The second part of the game is the missions section, and this is the bit that's standard flight sim stuff. Although there are only six missions (one for each time period) you effectively get twelve, as you can play either side. You choose to either attack or defend several locations, and although you only control one plane, you have to place up to thirty additional planes on various patrol routes. On the WW2 mission, for instance, you take off in a Spitfire from an airfield in the south of England, and have to intercept some Ju88's before they bomb various radar stations and airfields.

While your other units go off and fight their own little battles, you're free to lock onto incoming units and shoot them up, so you either circle round an airfield, or had off over the channel to pounce on them in formation. Although this section suffers from the usual flight sim problem of very little happening for ages, most of these lags can be cut out by accelerating time, and there aren't any tiresome waypoints or navigation to faff around with, as you can simply choose a target and then select an automatic intercept mode.

Dog Fight: 80 Years Of Aerial Warfare

Finally, there's the What if? section, which is undeniably the best bit of the game. You choose any of the twelve planes from the game (two from eah time period) and then can pick up to five enemies to dogfight against, so if you're a bit crap like me, you can go for five WW1 triplanes against my Spitifre, or if you're feeling hard, you can pit a 1950s Sabre against a couple of Harriers and a few Phantoms. The idea's that you can see how much better missiles are than cannons, how much better angled thrust is than propeller power and so on, but after a few goes several points become apparent.
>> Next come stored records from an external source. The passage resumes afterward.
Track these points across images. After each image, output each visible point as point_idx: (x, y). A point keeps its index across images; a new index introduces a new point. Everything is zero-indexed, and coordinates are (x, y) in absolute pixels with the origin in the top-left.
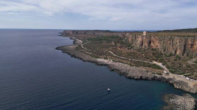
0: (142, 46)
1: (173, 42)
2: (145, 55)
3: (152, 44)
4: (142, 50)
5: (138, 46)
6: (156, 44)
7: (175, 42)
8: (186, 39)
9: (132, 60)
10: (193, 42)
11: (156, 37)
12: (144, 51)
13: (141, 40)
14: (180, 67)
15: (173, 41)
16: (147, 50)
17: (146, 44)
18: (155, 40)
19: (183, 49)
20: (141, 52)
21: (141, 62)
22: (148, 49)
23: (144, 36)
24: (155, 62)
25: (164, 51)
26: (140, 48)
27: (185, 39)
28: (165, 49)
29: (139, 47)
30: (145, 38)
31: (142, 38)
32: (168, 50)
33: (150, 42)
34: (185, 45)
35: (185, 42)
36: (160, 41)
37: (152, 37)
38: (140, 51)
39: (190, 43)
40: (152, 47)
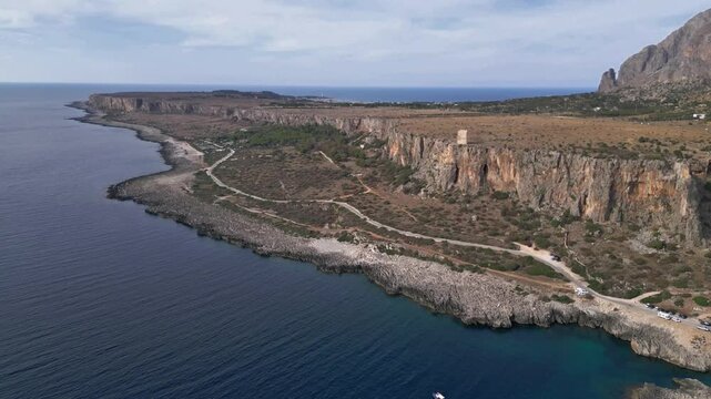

For a start, vintage planes have many advantages over jets because of their tight turning circles, and many of them can't be locked onto by heat seeking missiles, and jets fly so fast that you tend to overshoot the older planes at colossal speeds. After a bit, I found the older planes to be the best fun, since you've only got cannons rather than all those flashy missiles, flares and things. Maybe this is just me though, since my fave sim is Knights Of The Sky, so perhaps other people will go for the fast-moving, high-tech stuff, and the great thing about this is that the option's there for trying both. I'm still not convinced that a Spitfire would be quite as good against a Mirage, or a Fokker Triplane as fearsome against a MiG 21F, as the game suggests, so maybe a bit more difference in handling and performance would have been a Good Thing.
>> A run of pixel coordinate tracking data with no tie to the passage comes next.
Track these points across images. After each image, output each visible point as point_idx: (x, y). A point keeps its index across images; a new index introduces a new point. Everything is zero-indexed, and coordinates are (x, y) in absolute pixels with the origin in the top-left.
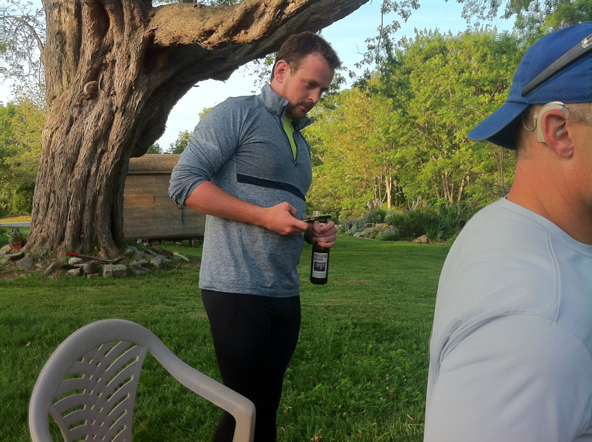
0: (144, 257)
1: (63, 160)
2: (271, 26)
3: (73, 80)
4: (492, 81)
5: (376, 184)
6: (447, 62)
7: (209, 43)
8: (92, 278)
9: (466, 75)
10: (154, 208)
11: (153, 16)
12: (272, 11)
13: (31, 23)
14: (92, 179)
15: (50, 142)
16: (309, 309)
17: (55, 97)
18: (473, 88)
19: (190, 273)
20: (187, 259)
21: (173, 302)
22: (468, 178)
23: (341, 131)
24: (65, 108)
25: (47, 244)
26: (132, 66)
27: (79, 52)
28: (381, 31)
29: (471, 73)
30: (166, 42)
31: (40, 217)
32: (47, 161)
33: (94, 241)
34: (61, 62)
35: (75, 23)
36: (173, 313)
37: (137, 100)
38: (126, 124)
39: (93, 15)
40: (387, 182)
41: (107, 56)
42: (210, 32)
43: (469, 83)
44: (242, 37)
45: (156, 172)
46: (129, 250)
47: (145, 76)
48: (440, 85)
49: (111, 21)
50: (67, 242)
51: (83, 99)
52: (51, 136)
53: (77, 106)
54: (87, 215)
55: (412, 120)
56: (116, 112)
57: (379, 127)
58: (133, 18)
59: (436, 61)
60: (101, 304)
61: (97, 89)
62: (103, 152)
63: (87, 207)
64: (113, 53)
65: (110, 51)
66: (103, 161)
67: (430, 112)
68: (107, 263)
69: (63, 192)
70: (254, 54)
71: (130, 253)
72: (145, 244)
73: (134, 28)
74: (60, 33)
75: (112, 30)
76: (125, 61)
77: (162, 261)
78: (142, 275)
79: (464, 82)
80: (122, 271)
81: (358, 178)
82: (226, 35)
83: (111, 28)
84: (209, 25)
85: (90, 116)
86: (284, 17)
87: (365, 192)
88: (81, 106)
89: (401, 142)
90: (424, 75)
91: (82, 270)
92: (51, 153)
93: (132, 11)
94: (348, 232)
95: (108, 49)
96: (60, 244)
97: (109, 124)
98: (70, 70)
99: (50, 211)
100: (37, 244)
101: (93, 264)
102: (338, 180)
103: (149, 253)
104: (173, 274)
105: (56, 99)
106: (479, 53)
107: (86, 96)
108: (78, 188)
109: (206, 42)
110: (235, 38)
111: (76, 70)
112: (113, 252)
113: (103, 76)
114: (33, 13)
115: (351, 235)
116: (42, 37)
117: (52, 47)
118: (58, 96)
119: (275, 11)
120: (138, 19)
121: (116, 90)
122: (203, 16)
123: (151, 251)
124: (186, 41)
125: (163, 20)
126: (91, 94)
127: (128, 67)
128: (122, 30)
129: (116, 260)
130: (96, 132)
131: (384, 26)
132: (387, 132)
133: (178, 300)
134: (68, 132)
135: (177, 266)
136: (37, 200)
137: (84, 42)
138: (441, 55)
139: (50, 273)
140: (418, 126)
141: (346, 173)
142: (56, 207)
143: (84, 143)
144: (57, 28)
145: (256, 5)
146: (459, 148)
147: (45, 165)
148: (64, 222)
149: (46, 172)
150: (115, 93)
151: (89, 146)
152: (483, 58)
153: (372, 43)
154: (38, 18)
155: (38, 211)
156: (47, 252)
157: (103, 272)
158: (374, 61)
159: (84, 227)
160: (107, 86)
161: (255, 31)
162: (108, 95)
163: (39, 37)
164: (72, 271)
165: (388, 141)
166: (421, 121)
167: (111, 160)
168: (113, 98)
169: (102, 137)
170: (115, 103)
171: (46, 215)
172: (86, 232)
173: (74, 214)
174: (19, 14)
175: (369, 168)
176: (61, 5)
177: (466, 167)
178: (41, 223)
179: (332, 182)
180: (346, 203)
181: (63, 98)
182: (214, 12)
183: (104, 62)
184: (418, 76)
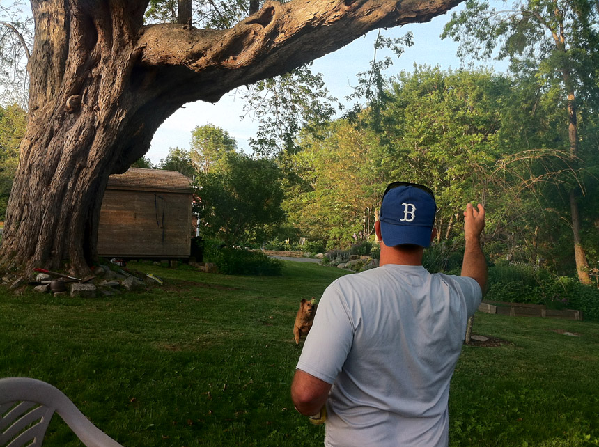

To sum up, Dogfight's main appeal is the What If? section, and the other bits are there to increase the game life, which is no bad thing. The glare effect from the sun, the smoke trails from damaged planes and missiles are brilliant touches, and the modelling of the planes is wonderful. It does suffer from typical flight sim problems, such as distinguishing distant planes from your own cannon fire (as they're all represented by dots) and the AI of the enemy is so good that I found it virtually impossible to get an enemy on the screen for more than a few seconds when it would have been nice to creep up on a bomber and blast it from close range. It's a game, not a flight sim, but so what? It's good fun, but why isn't there a two-player link-up option, when the game's just gagging for it? You slipped up there, guys.

The Bottom Line

Dog Fight: 80 Years Of Aerial Warfare

Uppers: Brilliantly modelled planes and all that dull navigation stuff. The What If? section's the real meat of the game, allowing frantic dogfight action, and I just lurrrve those smoke trails from damaged planes. They're fab.

Downers: The planes change from dots to close-up too quickly for you to appreciate the graphics properly, and there isn't enough difference in handling between the WW1 and modern planes.

It's good to see that MicroProse are building games onto their flight sim experience instead of just producing a stream of detailed simulations. Dogfight's an aeroplane shoot-'em-up, and while you can pick it up and start blasting away, there's enough sim in it to allow you to perfect your flying style and combat techniques.